** Recorded information follows **
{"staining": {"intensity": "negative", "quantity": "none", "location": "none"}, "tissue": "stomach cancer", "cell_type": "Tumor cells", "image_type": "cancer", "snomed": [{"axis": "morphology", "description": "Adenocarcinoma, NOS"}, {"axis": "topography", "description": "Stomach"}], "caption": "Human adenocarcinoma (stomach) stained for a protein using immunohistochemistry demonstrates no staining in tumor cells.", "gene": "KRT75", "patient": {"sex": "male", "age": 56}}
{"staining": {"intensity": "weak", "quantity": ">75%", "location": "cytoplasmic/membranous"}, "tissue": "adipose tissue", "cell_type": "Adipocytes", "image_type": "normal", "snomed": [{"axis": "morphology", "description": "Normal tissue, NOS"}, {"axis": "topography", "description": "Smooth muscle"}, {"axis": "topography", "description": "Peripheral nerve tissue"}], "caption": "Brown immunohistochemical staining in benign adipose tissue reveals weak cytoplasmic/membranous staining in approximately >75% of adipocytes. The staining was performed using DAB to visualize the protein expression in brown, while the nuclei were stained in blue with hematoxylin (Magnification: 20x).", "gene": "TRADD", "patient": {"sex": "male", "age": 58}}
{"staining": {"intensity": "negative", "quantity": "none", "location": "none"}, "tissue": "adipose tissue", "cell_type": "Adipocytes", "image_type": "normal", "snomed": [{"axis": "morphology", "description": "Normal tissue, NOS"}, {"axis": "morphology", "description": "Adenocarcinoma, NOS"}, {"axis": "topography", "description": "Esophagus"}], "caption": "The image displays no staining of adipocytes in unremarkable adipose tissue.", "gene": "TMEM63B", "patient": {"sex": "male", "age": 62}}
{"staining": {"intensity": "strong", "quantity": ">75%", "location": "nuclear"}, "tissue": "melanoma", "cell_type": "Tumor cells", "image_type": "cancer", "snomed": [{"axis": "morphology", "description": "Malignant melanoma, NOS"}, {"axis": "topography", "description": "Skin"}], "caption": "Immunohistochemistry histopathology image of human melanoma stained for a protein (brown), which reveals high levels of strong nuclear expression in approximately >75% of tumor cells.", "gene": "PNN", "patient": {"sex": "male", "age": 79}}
** End of Recorded information **
## Exercise goal
Where a line of the listing includes the word "Normal", it counts; say how many such lines there are and nothing more.

## Result for this task
2